The trilogy is a metaphor for sexual reproduction. There is very little rhyme or reason as to why Robert Zemeckis and Bob Gale, who wrote the screenplays, would make a movie that served as a metaphor for reproduction. But many fans have noticed that, even if only coincidentally, the entire narrative has much in common with a birth narrative. The flux capacitor looks not entirely unlike a pair of ovaries and fallopian tubes connected to a uterus. The time machine requires that a man (or a dog) enter it in order to begin the process. And the events cooked up throughout the course of time travel yield—or birth—different versions of people in the future. To cap this one off, the process is supervised by a doctor, Doc Brown.
Jennifer looks different in the second and third installments because Marty accidentally made a minor change to her parents’ futures when he went back in time. When Marty travels back to 1955 and starts interfering with the chain of events that led his parents to fall in love, he sees his siblings and himself beginning to disappear from a family photo. It’s explained that if George and Lorraine never fall in love and get married, then the McFly children will disappear from the future. Fans have applied the same logic to the significant metamorphosis Jennifer undergoes between the first and second movies. In reality, we know the role was recast from Claudia Wells to Elisabeth Shue because Wells, whose mother had fallen ill, declined to reprise the role.

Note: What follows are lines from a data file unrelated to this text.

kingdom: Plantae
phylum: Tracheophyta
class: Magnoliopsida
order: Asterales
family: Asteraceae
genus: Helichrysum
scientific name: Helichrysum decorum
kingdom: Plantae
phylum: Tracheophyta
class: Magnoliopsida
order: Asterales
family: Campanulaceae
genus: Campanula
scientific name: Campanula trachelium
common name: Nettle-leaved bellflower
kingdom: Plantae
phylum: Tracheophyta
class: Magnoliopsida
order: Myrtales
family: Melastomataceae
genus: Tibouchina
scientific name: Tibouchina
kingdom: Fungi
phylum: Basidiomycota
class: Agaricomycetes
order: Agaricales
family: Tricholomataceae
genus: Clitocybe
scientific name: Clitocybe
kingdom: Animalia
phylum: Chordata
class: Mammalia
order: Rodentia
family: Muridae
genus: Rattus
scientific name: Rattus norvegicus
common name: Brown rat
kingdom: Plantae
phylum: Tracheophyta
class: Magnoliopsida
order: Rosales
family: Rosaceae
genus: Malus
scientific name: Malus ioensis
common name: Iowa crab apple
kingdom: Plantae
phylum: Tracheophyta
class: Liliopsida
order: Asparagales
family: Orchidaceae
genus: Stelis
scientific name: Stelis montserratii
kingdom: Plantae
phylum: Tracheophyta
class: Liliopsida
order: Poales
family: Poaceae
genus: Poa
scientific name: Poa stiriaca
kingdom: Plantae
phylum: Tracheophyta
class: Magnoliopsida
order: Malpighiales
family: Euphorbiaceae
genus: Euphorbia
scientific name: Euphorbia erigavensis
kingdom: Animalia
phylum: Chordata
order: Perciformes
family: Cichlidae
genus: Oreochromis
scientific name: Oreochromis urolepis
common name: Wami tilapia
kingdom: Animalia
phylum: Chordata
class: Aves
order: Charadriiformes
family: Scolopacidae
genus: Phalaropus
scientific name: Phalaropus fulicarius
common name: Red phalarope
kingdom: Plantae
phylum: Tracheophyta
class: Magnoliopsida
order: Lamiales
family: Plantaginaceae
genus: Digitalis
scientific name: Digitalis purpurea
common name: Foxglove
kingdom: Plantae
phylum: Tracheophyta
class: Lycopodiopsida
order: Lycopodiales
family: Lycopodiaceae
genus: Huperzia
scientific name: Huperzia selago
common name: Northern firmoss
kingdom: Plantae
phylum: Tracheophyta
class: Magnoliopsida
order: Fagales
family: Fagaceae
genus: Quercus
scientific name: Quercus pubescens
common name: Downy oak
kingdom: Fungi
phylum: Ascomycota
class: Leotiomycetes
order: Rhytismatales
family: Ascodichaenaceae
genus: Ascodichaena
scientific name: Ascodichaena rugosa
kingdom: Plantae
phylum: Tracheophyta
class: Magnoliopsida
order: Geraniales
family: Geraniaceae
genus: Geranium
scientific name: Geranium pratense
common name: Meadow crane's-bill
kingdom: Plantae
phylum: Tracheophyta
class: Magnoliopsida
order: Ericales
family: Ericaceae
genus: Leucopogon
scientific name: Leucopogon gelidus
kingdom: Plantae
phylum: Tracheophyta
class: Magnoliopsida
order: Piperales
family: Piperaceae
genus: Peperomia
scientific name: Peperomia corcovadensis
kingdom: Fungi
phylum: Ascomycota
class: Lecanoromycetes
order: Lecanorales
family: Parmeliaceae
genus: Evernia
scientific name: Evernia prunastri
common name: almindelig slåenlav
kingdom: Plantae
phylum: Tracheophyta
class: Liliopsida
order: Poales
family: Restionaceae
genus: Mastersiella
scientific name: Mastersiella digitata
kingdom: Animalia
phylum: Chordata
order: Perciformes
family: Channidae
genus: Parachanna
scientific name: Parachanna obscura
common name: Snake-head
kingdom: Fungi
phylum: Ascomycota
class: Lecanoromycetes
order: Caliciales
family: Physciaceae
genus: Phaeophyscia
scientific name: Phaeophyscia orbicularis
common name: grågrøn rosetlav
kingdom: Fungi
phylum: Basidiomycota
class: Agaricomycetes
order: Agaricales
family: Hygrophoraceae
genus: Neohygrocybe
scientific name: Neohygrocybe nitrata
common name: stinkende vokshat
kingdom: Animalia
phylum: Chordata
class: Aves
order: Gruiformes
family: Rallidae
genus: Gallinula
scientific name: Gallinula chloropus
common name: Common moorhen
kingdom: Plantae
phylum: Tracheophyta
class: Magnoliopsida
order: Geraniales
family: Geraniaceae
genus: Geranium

But fans of the trilogy attempting to fit the change squarely within the film’s narrative found a clean way to do so: by suggesting that something Marty did in 1955 interfered with the lives of Jennifer’s parents enough to change Jennifer’s physical appearance. Rather than acknowledging the recasting in the movie, however, the second movie merely starts with a replay of the final scenes of the first, reshot with Shue as Jennifer.